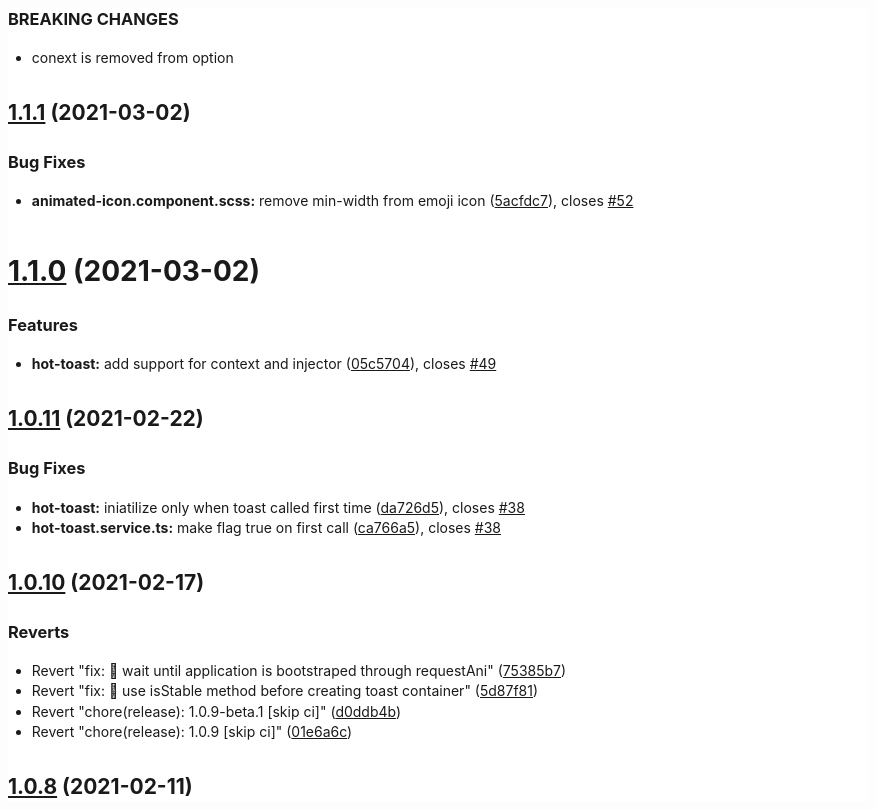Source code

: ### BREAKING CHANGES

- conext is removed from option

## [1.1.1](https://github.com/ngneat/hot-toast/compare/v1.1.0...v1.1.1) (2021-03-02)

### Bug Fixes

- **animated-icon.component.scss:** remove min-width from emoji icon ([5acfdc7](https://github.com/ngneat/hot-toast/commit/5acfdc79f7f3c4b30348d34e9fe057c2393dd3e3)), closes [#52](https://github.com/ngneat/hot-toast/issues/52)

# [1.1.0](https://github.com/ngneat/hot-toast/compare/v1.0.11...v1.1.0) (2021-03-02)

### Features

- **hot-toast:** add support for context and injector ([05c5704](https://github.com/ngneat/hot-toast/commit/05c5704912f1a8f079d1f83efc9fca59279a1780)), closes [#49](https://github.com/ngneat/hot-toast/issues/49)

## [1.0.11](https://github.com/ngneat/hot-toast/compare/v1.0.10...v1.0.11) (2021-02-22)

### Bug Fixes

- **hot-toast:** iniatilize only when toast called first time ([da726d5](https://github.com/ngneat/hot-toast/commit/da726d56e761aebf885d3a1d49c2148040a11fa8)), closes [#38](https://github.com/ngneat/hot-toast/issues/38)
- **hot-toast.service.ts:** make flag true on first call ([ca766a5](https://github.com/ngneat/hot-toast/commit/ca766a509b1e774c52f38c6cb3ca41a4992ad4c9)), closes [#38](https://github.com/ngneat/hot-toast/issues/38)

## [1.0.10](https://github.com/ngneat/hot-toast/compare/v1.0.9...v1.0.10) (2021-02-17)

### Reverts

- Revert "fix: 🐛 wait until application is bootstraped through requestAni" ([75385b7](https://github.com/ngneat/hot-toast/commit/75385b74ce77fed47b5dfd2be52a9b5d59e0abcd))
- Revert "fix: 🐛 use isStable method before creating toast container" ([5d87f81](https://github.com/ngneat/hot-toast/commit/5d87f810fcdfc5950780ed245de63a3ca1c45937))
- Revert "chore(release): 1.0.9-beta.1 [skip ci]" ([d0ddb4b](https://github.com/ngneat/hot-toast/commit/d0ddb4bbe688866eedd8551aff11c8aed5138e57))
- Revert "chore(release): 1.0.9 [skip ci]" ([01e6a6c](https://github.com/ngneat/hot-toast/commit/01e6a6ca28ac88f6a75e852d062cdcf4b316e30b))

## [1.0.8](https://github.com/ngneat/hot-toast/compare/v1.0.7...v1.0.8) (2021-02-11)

------------------------------------------------------------------------

(DIRECTIONS FOR THIS TASK) Transcribe the data above line for line, without any alteration, and omit the pictures from your answer.

(WRITTEN ANSWER)
Source code

: ### BREAKING CHANGES

- conext is removed from option

## [1.1.1](https://github.com/ngneat/hot-toast/compare/v1.1.0...v1.1.1) (2021-03-02)

### Bug Fixes

- **animated-icon.component.scss:** remove min-width from emoji icon ([5acfdc7](https://github.com/ngneat/hot-toast/commit/5acfdc79f7f3c4b30348d34e9fe057c2393dd3e3)), closes [#52](https://github.com/ngneat/hot-toast/issues/52)

# [1.1.0](https://github.com/ngneat/hot-toast/compare/v1.0.11...v1.1.0) (2021-03-02)

### Features

- **hot-toast:** add support for context and injector ([05c5704](https://github.com/ngneat/hot-toast/commit/05c5704912f1a8f079d1f83efc9fca59279a1780)), closes [#49](https://github.com/ngneat/hot-toast/issues/49)

## [1.0.11](https://github.com/ngneat/hot-toast/compare/v1.0.10...v1.0.11) (2021-02-22)

### Bug Fixes

- **hot-toast:** iniatilize only when toast called first time ([da726d5](https://github.com/ngneat/hot-toast/commit/da726d56e761aebf885d3a1d49c2148040a11fa8)), closes [#38](https://github.com/ngneat/hot-toast/issues/38)
- **hot-toast.service.ts:** make flag true on first call ([ca766a5](https://github.com/ngneat/hot-toast/commit/ca766a509b1e774c52f38c6cb3ca41a4992ad4c9)), closes [#38](https://github.com/ngneat/hot-toast/issues/38)

## [1.0.10](https://github.com/ngneat/hot-toast/compare/v1.0.9...v1.0.10) (2021-02-17)

### Reverts

- Revert "fix: 🐛 wait until application is bootstraped through requestAni" ([75385b7](https://github.com/ngneat/hot-toast/commit/75385b74ce77fed47b5dfd2be52a9b5d59e0abcd))
- Revert "fix: 🐛 use isStable method before creating toast container" ([5d87f81](https://github.com/ngneat/hot-toast/commit/5d87f810fcdfc5950780ed245de63a3ca1c45937))
- Revert "chore(release): 1.0.9-beta.1 [skip ci]" ([d0ddb4b](https://github.com/ngneat/hot-toast/commit/d0ddb4bbe688866eedd8551aff11c8aed5138e57))
- Revert "chore(release): 1.0.9 [skip ci]" ([01e6a6c](https://github.com/ngneat/hot-toast/commit/01e6a6ca28ac88f6a75e852d062cdcf4b316e30b))

## [1.0.8](https://github.com/ngneat/hot-toast/compare/v1.0.7...v1.0.8) (2021-02-11)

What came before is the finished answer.